**EXERCISE REQUIREMENTS**
Using the material below, copy every line where "that" appears.

**DATASET RECORDS**

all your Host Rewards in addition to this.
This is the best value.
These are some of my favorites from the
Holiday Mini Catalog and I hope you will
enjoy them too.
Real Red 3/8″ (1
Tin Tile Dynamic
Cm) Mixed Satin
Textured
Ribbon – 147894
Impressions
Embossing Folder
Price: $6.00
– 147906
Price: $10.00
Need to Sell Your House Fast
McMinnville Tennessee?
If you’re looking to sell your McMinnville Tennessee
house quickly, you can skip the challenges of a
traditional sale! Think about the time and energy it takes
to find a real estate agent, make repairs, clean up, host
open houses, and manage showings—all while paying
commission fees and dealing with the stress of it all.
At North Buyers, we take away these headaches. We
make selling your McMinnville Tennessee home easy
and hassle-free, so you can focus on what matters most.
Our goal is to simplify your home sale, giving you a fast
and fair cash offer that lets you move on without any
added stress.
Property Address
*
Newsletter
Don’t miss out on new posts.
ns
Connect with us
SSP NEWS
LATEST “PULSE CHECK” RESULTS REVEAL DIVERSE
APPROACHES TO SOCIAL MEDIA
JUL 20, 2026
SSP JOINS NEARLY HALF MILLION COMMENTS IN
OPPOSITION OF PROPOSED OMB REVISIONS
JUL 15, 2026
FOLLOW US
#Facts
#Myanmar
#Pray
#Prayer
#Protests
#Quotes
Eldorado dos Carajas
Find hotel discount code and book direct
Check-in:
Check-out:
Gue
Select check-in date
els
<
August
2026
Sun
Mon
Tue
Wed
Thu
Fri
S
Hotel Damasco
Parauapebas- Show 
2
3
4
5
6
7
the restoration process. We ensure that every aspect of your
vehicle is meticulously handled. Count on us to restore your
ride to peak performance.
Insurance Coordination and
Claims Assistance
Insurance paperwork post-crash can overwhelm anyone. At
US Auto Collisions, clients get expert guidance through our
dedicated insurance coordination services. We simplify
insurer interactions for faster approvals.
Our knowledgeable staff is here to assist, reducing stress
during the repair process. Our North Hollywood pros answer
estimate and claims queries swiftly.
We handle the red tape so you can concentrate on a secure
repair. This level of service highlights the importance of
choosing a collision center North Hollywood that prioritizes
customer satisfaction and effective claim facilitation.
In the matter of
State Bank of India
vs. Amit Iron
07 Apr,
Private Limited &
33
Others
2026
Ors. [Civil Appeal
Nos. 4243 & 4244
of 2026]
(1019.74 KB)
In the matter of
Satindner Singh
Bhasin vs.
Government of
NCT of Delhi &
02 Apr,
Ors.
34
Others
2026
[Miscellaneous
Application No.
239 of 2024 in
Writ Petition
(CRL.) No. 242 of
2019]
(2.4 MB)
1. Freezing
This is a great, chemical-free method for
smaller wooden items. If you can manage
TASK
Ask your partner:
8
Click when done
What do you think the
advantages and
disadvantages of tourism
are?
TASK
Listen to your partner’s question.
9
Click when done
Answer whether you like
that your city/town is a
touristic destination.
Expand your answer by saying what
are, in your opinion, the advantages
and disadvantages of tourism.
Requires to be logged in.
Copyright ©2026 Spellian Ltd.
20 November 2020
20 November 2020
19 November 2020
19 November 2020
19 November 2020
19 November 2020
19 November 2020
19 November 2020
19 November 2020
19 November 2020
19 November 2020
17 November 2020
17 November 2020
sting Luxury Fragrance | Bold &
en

**WRITTEN REPLY**
and fair cash offer that lets you move on without any
the restoration process. We ensure that every aspect of your
choosing a collision center North Hollywood that prioritizes
that your city/town is a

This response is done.